I'm really amazed that how many exceptions are being thrown by various components within the system. Since exceptions are costly I was digging into one of them related to Log4Net.
This is the exception that happens for every request which is using the logging module, during log4net initialization:
log4net:ERROR XmlConfigurator: Failed to initialize configuration file watcher for file [C:\Workspace\CleanGold\Main\Src\Tombarany Orchard\src\Orchard.Web\log4net.config]
System.Security.SecurityException: Request failed.
at log4net.Config.XmlConfigurator.ConfigureAndWatchHandler..ctor(ILoggerRepository repository, FileInfo configFile)
at log4net.Config.XmlConfigurator.ConfigureAndWatch(ILoggerRepository repository, FileInfo configFile)
The action that failed was:
The type of the first permission that failed was:
The Zone of the assembly that failed was:
This exception raised because the LoggingModule only registers the type for Log4netFactory and the ILoggerFactory interface and not an instance.
Log4netFactory's default constructor is initializing with "log4net.config" filename, which in our case will be checked within the root of the website. This kind of initialization is not picking up the log4net.config value from the appSettings of
our web.config, which is problem #1.
Problem #2 is that this default implementation of Log4netFactory is configuring XmlConfiguration with a FileInfo object and when the XmlConfiguration class is accessing it's FullName property the SecurityException raised. It's our "luck" that XmlConfigurator
has an override which takes a StreamReader or one which takes a XmlElement (more on this later).
Problem #3 is that XmlConfigurator is initialized by the default implementation with ConfigureAndWatch (SecurityException number n raised here for the same reason), which installs a FileSystemWatch handler for log4net's config file. For me it's a no brainer,
since we are using Log4Net per HTTP Request, and it's very unlikely that someone will tamper the config during a HTTP request, or if someone does I don't think that we should handle that situation in our scenario, so the plain Configure method should be enough
for us since a file system watcher is just system resource wasting!

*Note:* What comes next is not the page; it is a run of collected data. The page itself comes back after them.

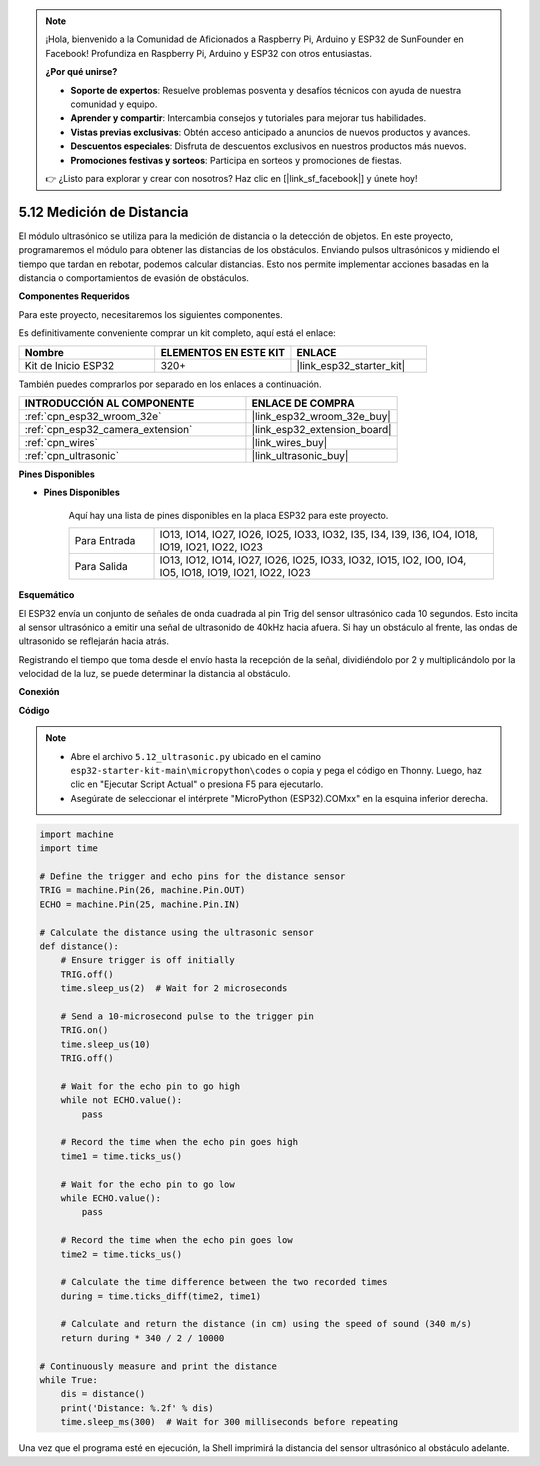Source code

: .. note::

    ¡Hola, bienvenido a la Comunidad de Aficionados a Raspberry Pi, Arduino y ESP32 de SunFounder en Facebook! Profundiza en Raspberry Pi, Arduino y ESP32 con otros entusiastas.

    **¿Por qué unirse?**

    - **Soporte de expertos**: Resuelve problemas posventa y desafíos técnicos con ayuda de nuestra comunidad y equipo.
    - **Aprender y compartir**: Intercambia consejos y tutoriales para mejorar tus habilidades.
    - **Vistas previas exclusivas**: Obtén acceso anticipado a anuncios de nuevos productos y avances.
    - **Descuentos especiales**: Disfruta de descuentos exclusivos en nuestros productos más nuevos.
    - **Promociones festivas y sorteos**: Participa en sorteos y promociones de fiestas.

    👉 ¿Listo para explorar y crear con nosotros? Haz clic en [|link_sf_facebook|] y únete hoy!

.. _py_ultrasonic:

5.12 Medición de Distancia
======================================

El módulo ultrasónico se utiliza para la medición de distancia o la detección de objetos. En este proyecto, programaremos el módulo para obtener las distancias de los obstáculos. Enviando pulsos ultrasónicos y midiendo el tiempo que tardan en rebotar, podemos calcular distancias. Esto nos permite implementar acciones basadas en la distancia o comportamientos de evasión de obstáculos.

**Componentes Requeridos**

Para este proyecto, necesitaremos los siguientes componentes.

Es definitivamente conveniente comprar un kit completo, aquí está el enlace:

.. list-table::
    :widths: 20 20 20
    :header-rows: 1

    *   - Nombre	
        - ELEMENTOS EN ESTE KIT
        - ENLACE
    *   - Kit de Inicio ESP32
        - 320+
        - |link_esp32_starter_kit|

También puedes comprarlos por separado en los enlaces a continuación.

.. list-table::
    :widths: 30 20
    :header-rows: 1

    *   - INTRODUCCIÓN AL COMPONENTE
        - ENLACE DE COMPRA

    *   - :ref:`cpn_esp32_wroom_32e`
        - |link_esp32_wroom_32e_buy|
    *   - :ref:`cpn_esp32_camera_extension`
        - |link_esp32_extension_board|
    *   - :ref:`cpn_wires`
        - |link_wires_buy|
    *   - :ref:`cpn_ultrasonic`
        - |link_ultrasonic_buy|

**Pines Disponibles**

* **Pines Disponibles**

    Aquí hay una lista de pines disponibles en la placa ESP32 para este proyecto.

    .. list-table::
        :widths: 5 20

        *   - Para Entrada
            - IO13, IO14, IO27, IO26, IO25, IO33, IO32, I35, I34, I39, I36, IO4, IO18, IO19, IO21, IO22, IO23
        *   - Para Salida
            - IO13, IO12, IO14, IO27, IO26, IO25, IO33, IO32, IO15, IO2, IO0, IO4, IO5, IO18, IO19, IO21, IO22, IO23

**Esquemático**

.. image:: ../../img/circuit/circuit_5.12_ultrasonic.png

El ESP32 envía un conjunto de señales de onda cuadrada al pin Trig del sensor ultrasónico cada 10 segundos. Esto incita al sensor ultrasónico a emitir una señal de ultrasonido de 40kHz hacia afuera. Si hay un obstáculo al frente, las ondas de ultrasonido se reflejarán hacia atrás.

Registrando el tiempo que toma desde el envío hasta la recepción de la señal, dividiéndolo por 2 y multiplicándolo por la velocidad de la luz, se puede determinar la distancia al obstáculo.

**Conexión**

.. image:: ../../img/wiring/5.12_ultrasonic_bb.png

**Código**

.. note::

    * Abre el archivo ``5.12_ultrasonic.py`` ubicado en el camino ``esp32-starter-kit-main\micropython\codes`` o copia y pega el código en Thonny. Luego, haz clic en "Ejecutar Script Actual" o presiona F5 para ejecutarlo.
    * Asegúrate de seleccionar el intérprete "MicroPython (ESP32).COMxx" en la esquina inferior derecha. 



.. code-block:: python

    import machine
    import time

    # Define the trigger and echo pins for the distance sensor
    TRIG = machine.Pin(26, machine.Pin.OUT)
    ECHO = machine.Pin(25, machine.Pin.IN)

    # Calculate the distance using the ultrasonic sensor
    def distance():
        # Ensure trigger is off initially
        TRIG.off()
        time.sleep_us(2)  # Wait for 2 microseconds

        # Send a 10-microsecond pulse to the trigger pin
        TRIG.on()
        time.sleep_us(10)
        TRIG.off()

        # Wait for the echo pin to go high
        while not ECHO.value():
            pass

        # Record the time when the echo pin goes high
        time1 = time.ticks_us()

        # Wait for the echo pin to go low
        while ECHO.value():
            pass

        # Record the time when the echo pin goes low
        time2 = time.ticks_us()

        # Calculate the time difference between the two recorded times
        during = time.ticks_diff(time2, time1)

        # Calculate and return the distance (in cm) using the speed of sound (340 m/s)
        return during * 340 / 2 / 10000

    # Continuously measure and print the distance
    while True:
        dis = distance()
        print('Distance: %.2f' % dis)
        time.sleep_ms(300)  # Wait for 300 milliseconds before repeating


Una vez que el programa esté en ejecución, la Shell imprimirá la distancia del sensor ultrasónico al obstáculo adelante.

Problem #4 for me is a performance point of view that XmlHierarchyConfigurator is forcing the environment variable expansion for all properties and does not remember if the previous expansion failed, the other one that it calls Environment.GetEnvironmentVariables()
for each property and also not caching this list. Taking into account a big Orchard site and lot of concurrent users I think that these things can cause performance problems. I'm wondering what should be the performance difference on live.visitmix.com if this
error get a fix!
So if we like to get rid of this error we have some possible solution at our disposal! We should just pick one!
Since in my terms this is a bug, but needs to discussion with the team and peers on how to fix it, that's why I started this as a discussion and not a bug.